One intervention for frail surgical patients that is receiving more attention is prehabilitation. Prehabilitation is a multimodal intervention that aims to reduce vulnerability and increase resilience of patients to stressors such as surgery or nonsurgical interventions.[67] Previous literature has considered prehabilitation as an intervention to reduce disability and restore function among frail patients before development of acute illness, injury, or surgery.[71] However, there is no consensus for the optimal type of prehabilitation for frail patients, likely from the lack of robust randomized control trials at this time.

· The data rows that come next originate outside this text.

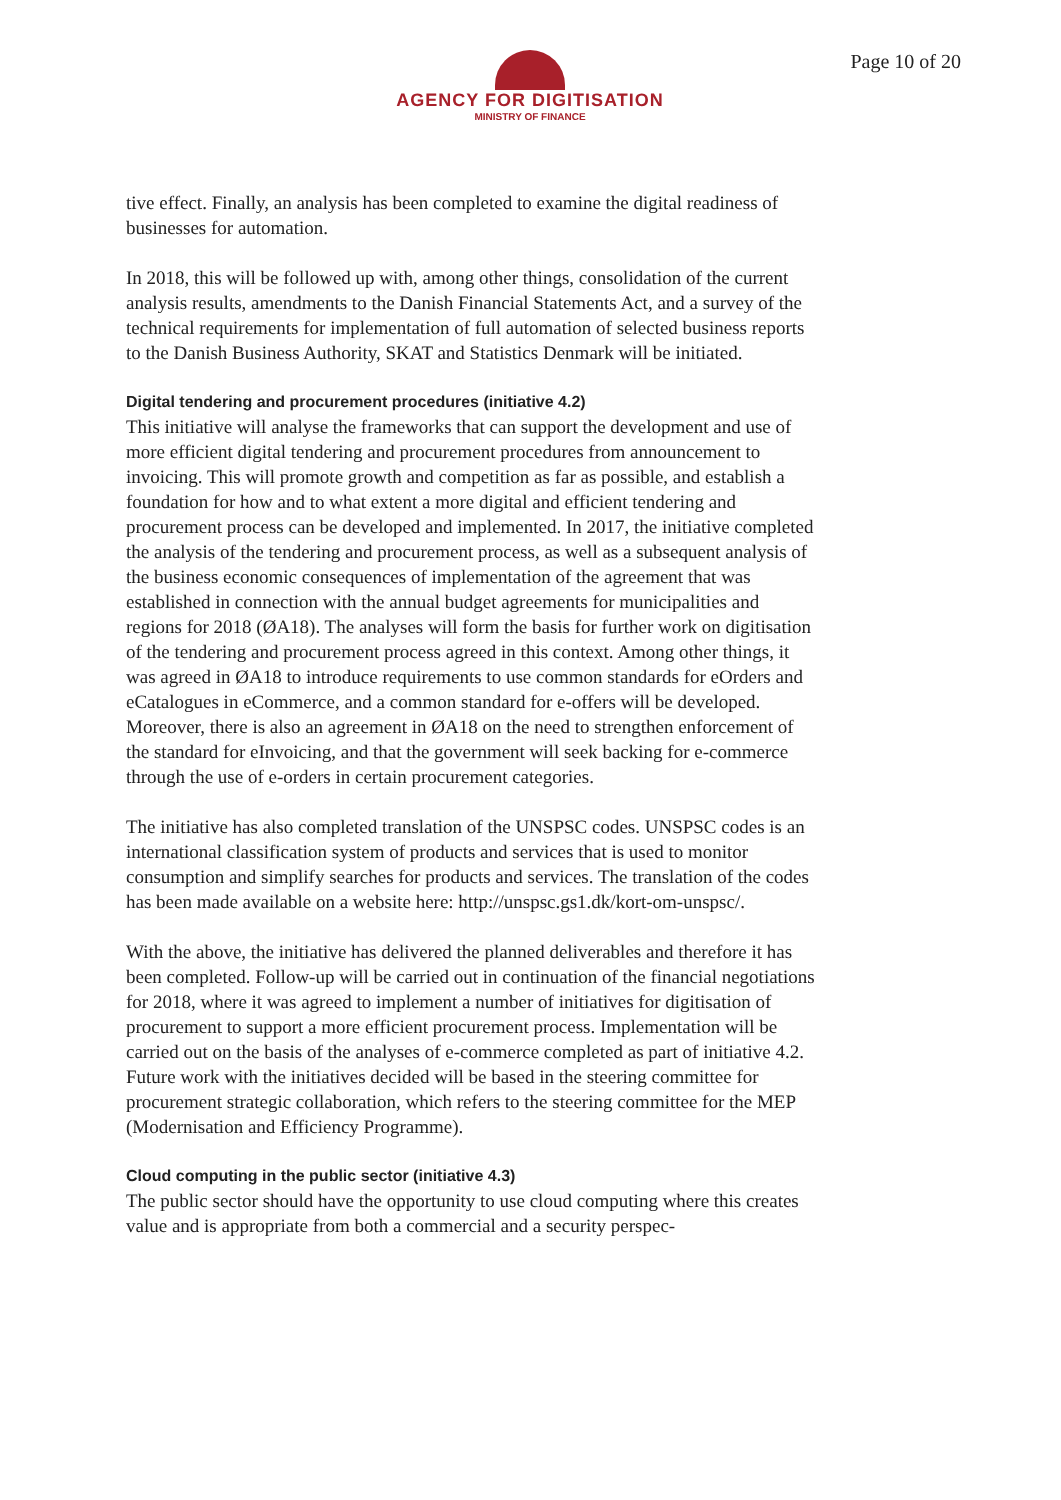AGENCY FOR DIGITISATION
MINISTRY OF FINANCE
Page 10 of 20
tive effect. Finally, an analysis has been completed to examine the digital readiness of businesses for automation.
In 2018, this will be followed up with, among other things, consolidation of the current analysis results, amendments to the Danish Financial Statements Act, and a survey of the technical requirements for implementation of full automation of selected business reports to the Danish Business Authority, SKAT and Statistics Denmark will be initiated.
Digital tendering and procurement procedures (initiative 4.2)
This initiative will analyse the frameworks that can support the development and use of more efficient digital tendering and procurement procedures from announcement to invoicing. This will promote growth and competition as far as possible, and establish a foundation for how and to what extent a more digital and efficient tendering and procurement process can be developed and implemented. In 2017, the initiative completed the analysis of the tendering and procurement process, as well as a subsequent analysis of the business economic consequences of implementation of the agreement that was established in connection with the annual budget agreements for municipalities and regions for 2018 (ØA18). The analyses will form the basis for further work on digitisation of the tendering and procurement process agreed in this context. Among other things, it was agreed in ØA18 to introduce requirements to use common standards for eOrders and eCatalogues in eCommerce, and a common standard for e-offers will be developed. Moreover, there is also an agreement in ØA18 on the need to strengthen enforcement of the standard for eInvoicing, and that the government will seek backing for e-commerce through the use of e-orders in certain procurement categories.
The initiative has also completed translation of the UNSPSC codes. UNSPSC codes is an international classification system of products and services that is used to monitor consumption and simplify searches for products and services. The translation of the codes has been made available on a website here: http://unspsc.gs1.dk/kort-om-unspsc/.
With the above, the initiative has delivered the planned deliverables and therefore it has been completed. Follow-up will be carried out in continuation of the financial negotiations for 2018, where it was agreed to implement a number of initiatives for digitisation of procurement to support a more efficient procurement process. Implementation will be carried out on the basis of the analyses of e-commerce completed as part of initiative 4.2. Future work with the initiatives decided will be based in the steering committee for procurement strategic collaboration, which refers to the steering committee for the MEP (Modernisation and Efficiency Programme).
Cloud computing in the public sector (initiative 4.3)
The public sector should have the opportunity to use cloud computing where this creates value and is appropriate from both a commercial and a security perspec-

The strengths of this narrative review include a comprehensive evaluation of frailty assessment tools that were specifically validated in surgical populations as well as postoperative outcomes that have been examined among individuals who were identified as frail using these tools. Limitations of this review include focus on adults over age 65. There are studies examining frail patients who are <65, particularly in cancer, cardiac surgery, and transplant medicine fields that were excluded based on our criteria. An additional limitation is that studies looking at oncologic surgeries and those with concurrent or preceding chemotherapy were also excluded. The presence of cancer and chemotherapy can be an additional stressor to older adults, and patients with a history of cancer have significantly higher rates of frailty and vulnerability.[72] A comprehensive review focusing on frailty in the oncologic setting has been recently published.[73] We also excluded studies that focused only on preoperative sarcopenia, but a review on the topic of sarcopenia and surgical outcomes has also been published recently.[74]

Determining a patient's preoperative frailty status is critical to assessing a patient's overall perioperative risk including postoperative complications, increased mortality, longer hospital LOS, and higher level of care on discharge. Preoperative knowledge of frailty status can guide discussions among patients, their families, anesthesiologists, and surgeons to tailor perioperative care for patients to mitigate this increased risk. All the frailty assessment tools identified in this review demonstrated the ability to identify frail individuals who were at higher risk of worse postoperative outcomes compared to nonfrail individuals in different surgical settings. These assessment tools incorporate different measurements that can be done in the outpatient setting or in the hospital before surgery, demonstrating feasibility. Ongoing studies on the efficacy of preoperative interventions targeting frail patients will be instructive in providing more information about how to best improve postoperative outcomes for frail older adults.